Dieser innere leere Raum hat bei Chilldia eine geistige Dimension. Hier konkretisiert sich die Empfindung. Er sucht im Betrachter sein Echo zu finden.

«In der Tiefe atmet die Luft oder der Geist, waltet ein unnennbarer, sich nicht enthüllender Urgrund, der sich aller Formung entzieht. Dem Menschen bleibt die Ahnung, das Sich-Herantasten an eine andere Wahrheit als die der Welt. »Näher dem Unbekannten« trachtete Chillida zu kommen, sich einzuschiffen in das Floß des Unsagbaren und Unbekannten. Er ist einer der seltenen Künstler, die in der Kunst nicht die Zurschaustellung suchten, sondern die demütige Frage. Er bildet, formt und er-öffnet Fragen, die er uns in der Hoffnung anheimgibt, wir möchten die geistige Schönheit der Frage erkennen.»
[Sophia Willems: Eduardo Chillida: »Näher am Unbekannten«. In: Heinz Althöfer (Hrsg.): Informel. Die Plastik - Gestus und Raum. Museum am Ostwall Dortmund, Dortmund, 2003, S. 58]

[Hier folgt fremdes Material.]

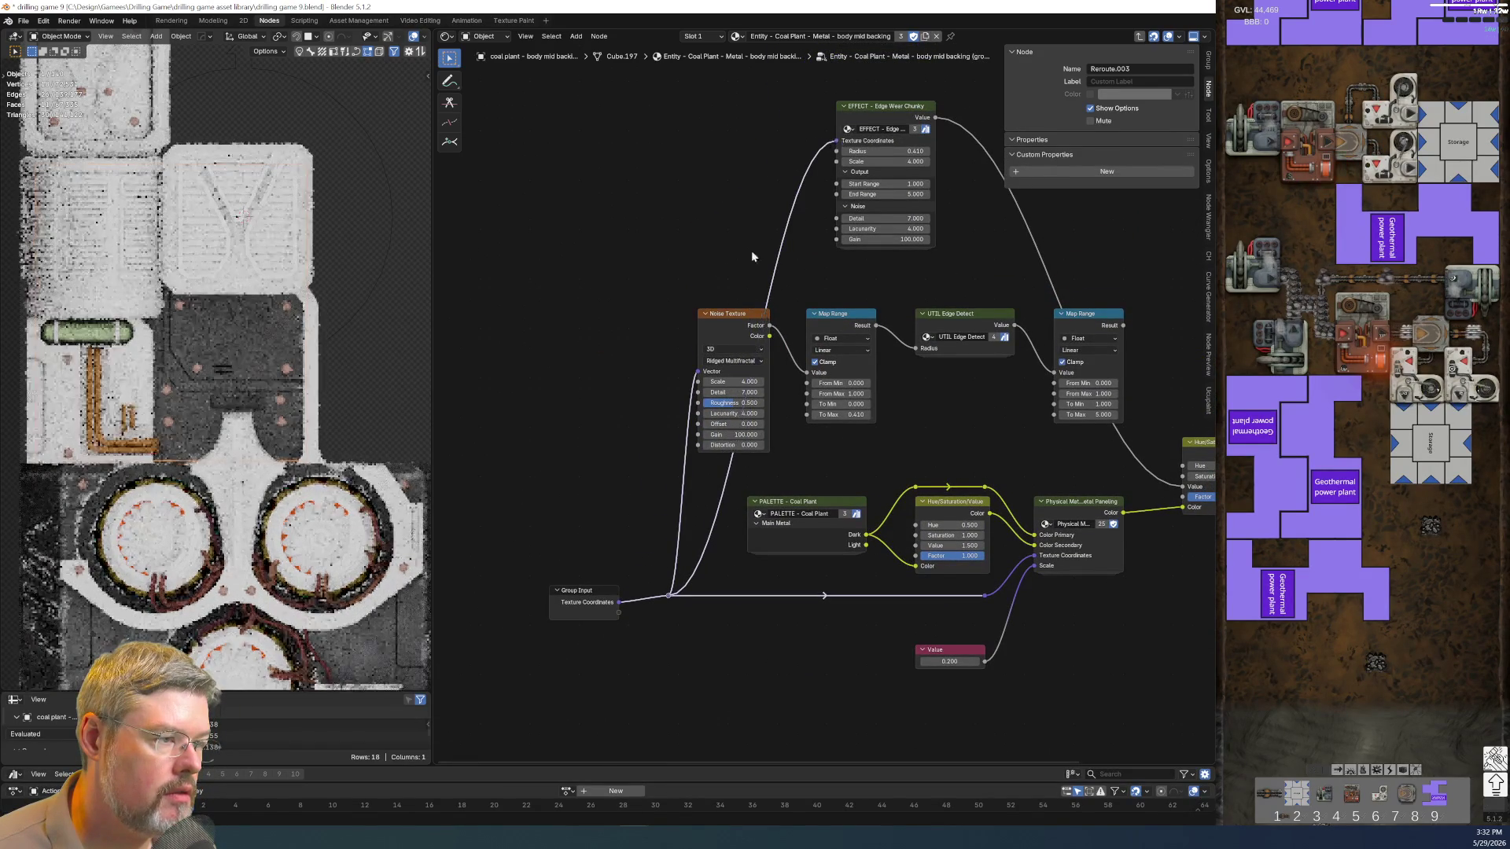
pyautogui.scroll(1, 753, 249)
pyautogui.moveTo(936, 424)
pyautogui.mouseDown(button='middle')
pyautogui.moveTo(814, 397)
pyautogui.moveTo(749, 359)
pyautogui.mouseUp(button='middle')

Zu Deutschland entwickelte Chillida ein besonderes Verhältnis. Vertraut mit den Schriften von Heidegger (den er 1968 kennenlernte) schuf er für dessen 1969 entstandene Werk "Die Kunst und der Raum" Litho-Collagen. Seine Wertschätzung für deutsche Kultur schlug sich in zahlreichen Arbeiten nieder, die er deutschen Dichtern, Denkern und Komponisten - u.a. Bach, Goethe und Novalis - widmete. So kommt es auch, dass nur in Spanien mehr seiner Kunstwerke im öffentlichen Raum zu finden sind als in Deutschland. Umgekehrt wurden ihm schon früh viele deutsche Preise und Ehrungen zuteil (siehe unten).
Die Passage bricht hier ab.